7. Il est constant que M. A… ne s’est pas présenté à son poste du 1er janvier 2021 au 31 juillet 2022 ni au cours du premier semestre 2022 et qu’il a néanmoins obtenu le versement de l’intégralité de sa rémunération sur ces mêmes périodes. S’agissant de l’année 2021, si M. A… ne justifie pas de son absence du 1er au 3 janvier 2021 inclus, il résulte de l’instruction qu’il a transmis des arrêts de travail pour la période du 4 janvier 2021 au 31 décembre 2021 en dehors des délais réglementaires, justifiant ce retard par son état de santé et, en particulier, par les troubles particulièrement invalidants dont il souffre, attestés par des certificats médicaux de son médecin traitant, et qui l’ont empêché de transmettre ses certificats médicaux dans un délai raisonnable. Aussi regrettable que soit la transmission tardive de ces certificats médicaux, elle justifie néanmoins même rétroactivement de son absence ainsi que du bien-fondé du congé maladie sollicité. S’agissant des absences injustifiées de l’année 2022, M. A… ne justifie pas qu’il aurait envoyé des arrêts de travail pour la période du 1er janvier 2022 au 1er août 2022. S’il fait valoir qu’il a saisi le conseil médical le 13 septembre 2022 d’une demande de congé longue maladie, il ne résulte pas de l’instruction que l’intéressé aurait été placé rétroactivement en congé de longue maladie sur la période litigieuse.
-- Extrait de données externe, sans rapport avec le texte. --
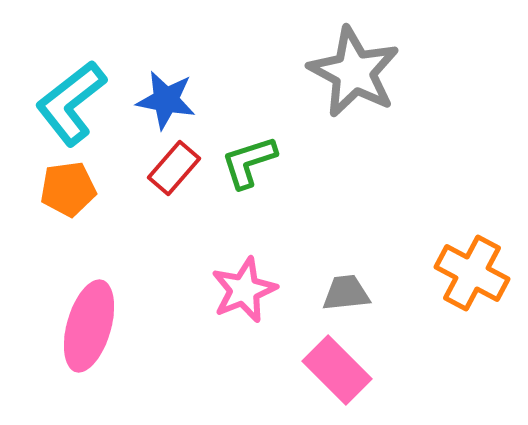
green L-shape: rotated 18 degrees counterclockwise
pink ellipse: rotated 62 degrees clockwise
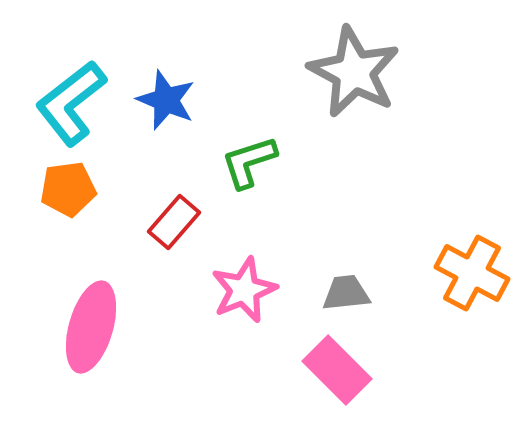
blue star: rotated 12 degrees clockwise
red rectangle: moved 54 px down
pink ellipse: moved 2 px right, 1 px down
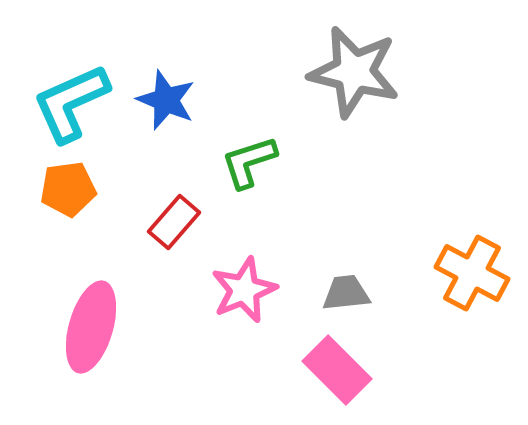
gray star: rotated 14 degrees counterclockwise
cyan L-shape: rotated 14 degrees clockwise
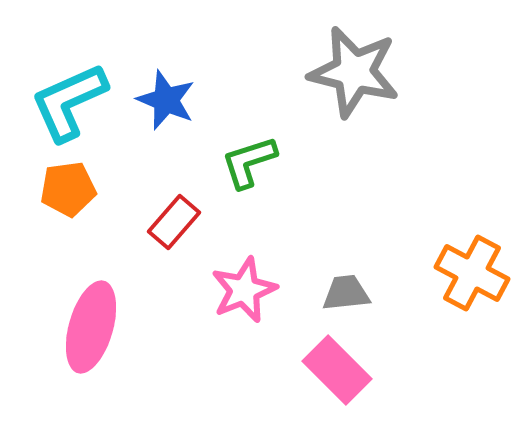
cyan L-shape: moved 2 px left, 1 px up
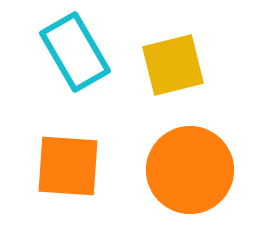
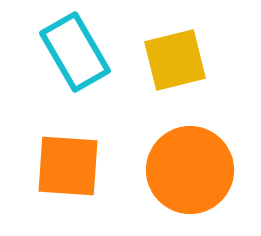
yellow square: moved 2 px right, 5 px up
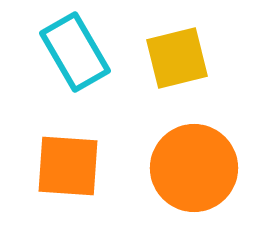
yellow square: moved 2 px right, 2 px up
orange circle: moved 4 px right, 2 px up
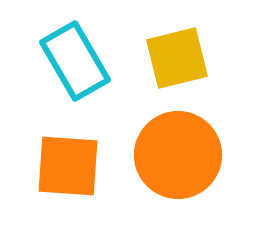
cyan rectangle: moved 9 px down
orange circle: moved 16 px left, 13 px up
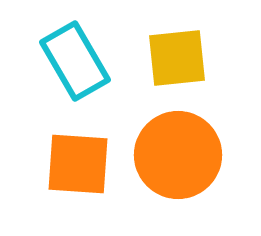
yellow square: rotated 8 degrees clockwise
orange square: moved 10 px right, 2 px up
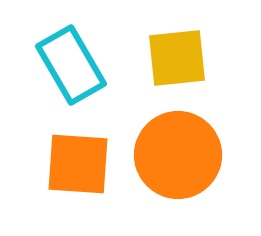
cyan rectangle: moved 4 px left, 4 px down
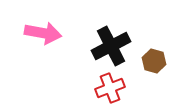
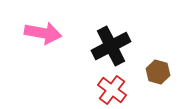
brown hexagon: moved 4 px right, 11 px down
red cross: moved 2 px right, 2 px down; rotated 32 degrees counterclockwise
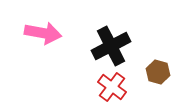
red cross: moved 3 px up
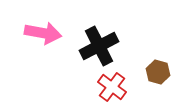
black cross: moved 12 px left
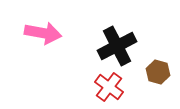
black cross: moved 18 px right
red cross: moved 3 px left
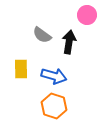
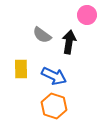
blue arrow: rotated 10 degrees clockwise
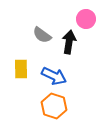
pink circle: moved 1 px left, 4 px down
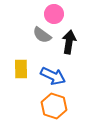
pink circle: moved 32 px left, 5 px up
blue arrow: moved 1 px left
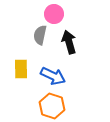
gray semicircle: moved 2 px left; rotated 66 degrees clockwise
black arrow: rotated 25 degrees counterclockwise
orange hexagon: moved 2 px left
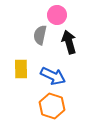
pink circle: moved 3 px right, 1 px down
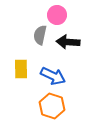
black arrow: moved 1 px left; rotated 70 degrees counterclockwise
8. Il résulte de ce qui précède, sans qu’il soit besoin de se prononcer les autres moyens soulevés, que M. A… est fondé à demander la décharge de l’obligation de payer la somme mise à sa charge pour la seule période du 4 janvier 2021 au 31 décembre 2021, pour un montant de 7 554 euros.
Sur les frais exposés et non compris dans les dépens :
9. Il n’y a pas lieu, dans les circonstances de l’espèce, de mettre à la charge de la commune de Bezons la somme sollicitée au titre des frais exposés par M. A… et non compris dans les dépens. Les conclusions présentées par la commune de Bezons sur ce même fondement sont écartées.
D E C I D E :
Article 1 : M. A… est déchargé de l’obligation de payer la somme de 7 554 euros mise à sa charge pour la période du 4 janvier 2021 au 31 décembre 2021.
Article 2 : Le surplus des conclusions de la requête est rejeté.
Article 3 : Les conclusions de la commune de Bezons présentées sur le fondement de l’article L. 761-1 du code de justice administrative sont rejetées.
Article 4 : Le présent jugement sera notifié à M. B… A…, à la commune de Bezons et à la direction départementale des finances publiques du Val-d’Oise.
Délibéré après l’audience du 30 octobre 2025 à laquelle siégeaient :
- M. d’Argenson, président,
- Mme Sénécal, première conseillère,
- Mme Koundio, première conseillère.
Rendu public par mise à disposition au greffe le 13 novembre 2025.
La rapporteure,
signé
I. Sénécal
Le président,
signé
P.-H. d’Argenson
La greffière,
signé
V. Ricaud
La République mande et ordonne au préfet du Val-d’Oise en ce qui le concerne, ou à tous commissaires de justice à ce requis en ce qui concerne les voies de droit commun contre les parties privées, de pourvoir à l’exécution de la présente décision.